Hmm, I agree on some points and strongly disagree on others.
a) the definition of curve fitting was exactly my point. If you show that a statistical test is robust (and now we can discuss what robust means, but I mentioned how I understand it in my previous post) then I have confidence in the validity of the test.
b) You are right, everyone can show a fantastic back tested result. Question is, does it hold up to out of sample tests, and with out of sample I mean different time periods, not different assets. I strongly disagree with your blanket statement
"No system can be robust unless every market is traded in the EXACT SAME WAY."
Also your definitions of "trend system" are taken out of thin air. If I tested a trend system on currencies and it works well going forward, and that for a long period of time, while it did not back tested well nor performed well going forward on, lets say, crude contracts then I am very happy to apply my system to currencies and extract alpha.
I think you may still be confused about curve fitting. Curve fitting applies to the way you test, not on which data you test.

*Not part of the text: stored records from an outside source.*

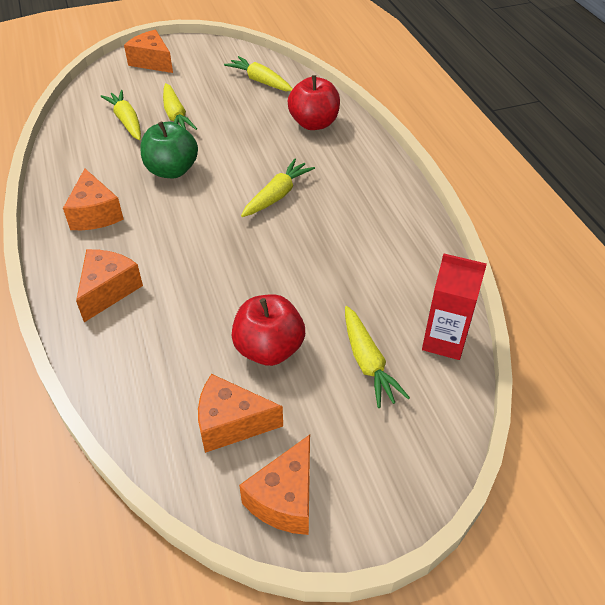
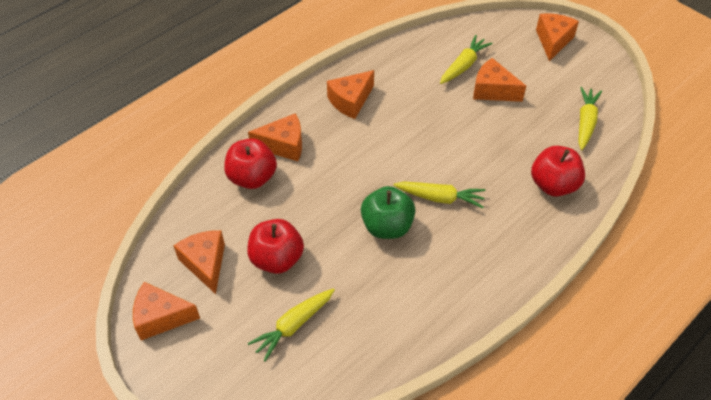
camera: 65 degrees right, 5 degrees up
green apple [140,121,198,178] -> green apple moved to [361,186,415,239]
yellow carrot [163,83,197,130] -> orange cheese [473,58,526,102]
red carton [422,253,487,360] -> none
none -> red apple [224,138,277,189]

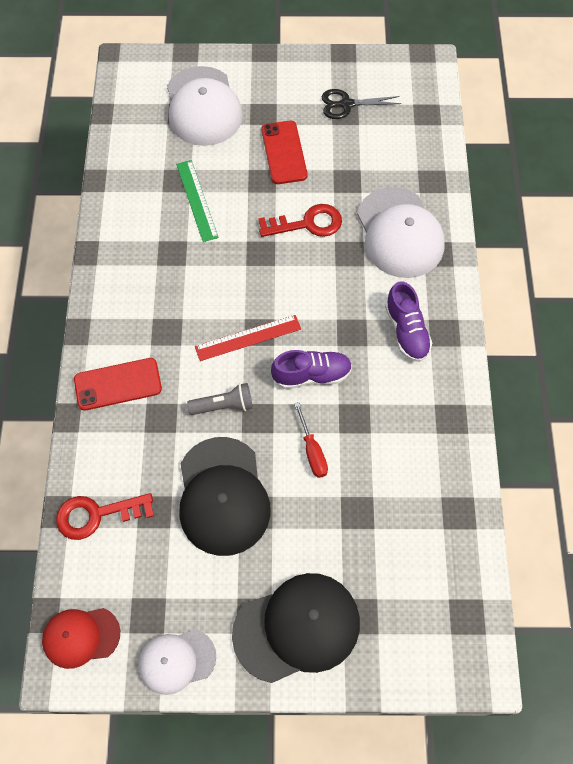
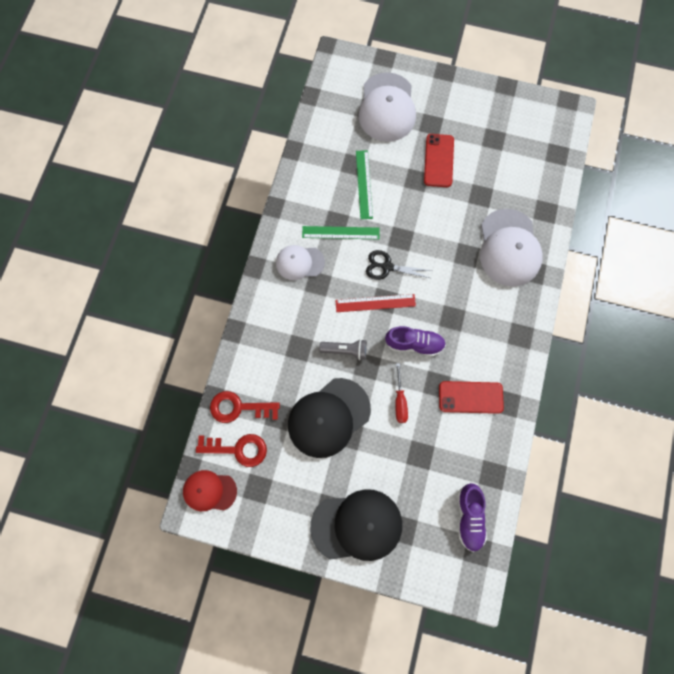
camera: 15 degrees right, 10 degrees up
red phone [74,358,162,411] -> red phone moved to [439,381,504,414]
white cap [139,629,216,695] -> white cap moved to [276,245,325,280]
black cap [179,437,271,556] -> black cap turned 45 degrees clockwise [288,378,371,458]
red key [258,204,342,237] -> red key moved to [196,434,267,467]
black scissors [322,89,401,119] -> black scissors moved to [366,250,433,280]
purple shoe [385,281,432,362] -> purple shoe moved to [458,483,487,552]
none -> green ruler [302,226,380,239]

PS.: I never said my asset selection's purpose is to select those assets which I believe will trend. I said that my selection process's purpose is to only trade those assets that trend SIGNIFICANTLY WHEN they trend.
Of course can it happen that an asset that exhibited very poor trending properties will change its dynamics. Thats why I employ a rotational model which includes or excludes assets considered for position taking.
Quote from Ash1972:
Well, the term "curve fitting" is actually short for invalid (i.e. statistically non robust) optimisation. Obviously some back fitting will have been done, otherwise you will have no system at all.
Assigning properties to individual markets is statistically a type of prediction and a major mistake. Frankly, any amateur can create truly fantastic back tested results by taking 20 or so markets and fitting a couple of parameters on a *per market* basis. No system can be robust unless every market is traded in the EXACT SAME WAY.
What makes multiple markets useful is you can boost the risk reward ratio by using the fact that on the whole some markets will be trending whilst others aren't. This is meaningless if you've decided in advance which ones are going to trend. A trend following system by definition makes money by attempting to follow a trend WHEREVER it may occur.
WHAT IF your nicely mean reverting (for the last 20 years) market suddenly, totally out of the blue, became a trending market for the next 5 or 10 years? Your backfitted system will fail to capitalise on this. You will be in quite a bit of trouble too as no doubt you will have based your leverage on the smooth, attractive equity curve you have back fitted.
It's amazing how few people understand this.